Your instructions: Whenever the string "thumb" turns up in a line of the data below, copy that line.

Bounding boxes with keypoints:

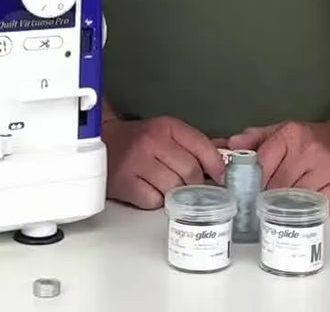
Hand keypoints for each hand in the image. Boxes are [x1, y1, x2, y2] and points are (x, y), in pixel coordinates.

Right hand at [101, 115, 226, 208]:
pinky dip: (156, 201)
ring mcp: (137, 163)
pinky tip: (150, 190)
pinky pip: (154, 201)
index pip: (202, 146)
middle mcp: (152, 142)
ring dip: (175, 194)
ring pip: (174, 189)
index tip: (223, 178)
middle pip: (190, 172)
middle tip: (191, 187)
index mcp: (167, 127)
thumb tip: (226, 160)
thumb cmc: (138, 140)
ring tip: (166, 186)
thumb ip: (195, 146)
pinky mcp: (126, 183)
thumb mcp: (167, 133)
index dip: (217, 165)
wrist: (102, 141)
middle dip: (195, 184)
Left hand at [225, 119, 329, 209]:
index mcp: (292, 134)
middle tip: (257, 205)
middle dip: (265, 198)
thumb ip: (256, 137)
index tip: (243, 192)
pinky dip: (305, 211)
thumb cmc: (314, 137)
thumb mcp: (283, 130)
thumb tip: (231, 145)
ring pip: (295, 199)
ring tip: (277, 209)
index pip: (262, 165)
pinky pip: (317, 207)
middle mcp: (309, 150)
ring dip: (284, 207)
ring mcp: (327, 169)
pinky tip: (299, 210)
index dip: (250, 182)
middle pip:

Written answer:
thumb tip: (226, 160)
thumb cmc: (138, 140)
thumb ip: (195, 146)
thumb mcp: (167, 133)
thumb ip: (256, 137)
thumb cmc: (314, 137)
thumb mcp: (283, 130)
thumb tip: (231, 145)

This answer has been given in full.